Non, le seul problème, à priori c’était le titre. Les deux amis. Fadeur étonnante digne d’un livre pour enfant de deux ans (je sais de quoi je parle). Alors, ok, le titre n’est pas mensonger, il est bien question de deux amis dans ce film mais quand même, on est loin de l’hommage littéraire annoncé. A moins que ce soit du second degré et que je n’aie rien capté. Possible.

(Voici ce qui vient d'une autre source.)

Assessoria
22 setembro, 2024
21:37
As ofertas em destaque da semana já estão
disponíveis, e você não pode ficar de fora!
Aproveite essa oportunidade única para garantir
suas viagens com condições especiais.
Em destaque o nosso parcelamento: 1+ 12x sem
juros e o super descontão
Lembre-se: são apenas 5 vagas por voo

Fantaisie autour d’un triangle amoureux. Clément (Macaigne lunaire) est amoureux de Nora qui ne semble pas lui rendre cet amour et le rejette. Clément, désespéré, fait appel à son ami, Abel (Garrel), bellâtre dilettante, gardien de parking séducteur au regard détaché. Les deux complices (c’est vrai qu’on a échappé à ce titre), tentent alors de convaincre Nora, quitte à lui forcer la main un tout petit peu. L’expérience tourne alors à la virée nocturne et le triangle amoureux se fait et se défait sous nos yeux amusés.

Je me suis peu-être laissé aller à un ton vaguement sarcastique, je m’en rends compte. Mais le film est vraiment bien. C’est une errance inspirée, drôle, fine. La rencontre de trois paumés qui  se croisent sans jamais vraiment se trouver, qui se courent après pour mieux s’éviter et qui parcourent un Paris nocturne où les heures s’allongent. De très belles scènes – Golshifteh qui danse- Garrel qui récite un poème improbable au milieu de la nuit, il y a quelque chose de décalé et de charmant dans cette excursion foireuse et cette quête amoureuse promise dès le départ à l’échec. Alors oui, c’est très parigot et assez hâbleur mais quand la nuit parisienne est aussi inspirée, rien ne la vaut.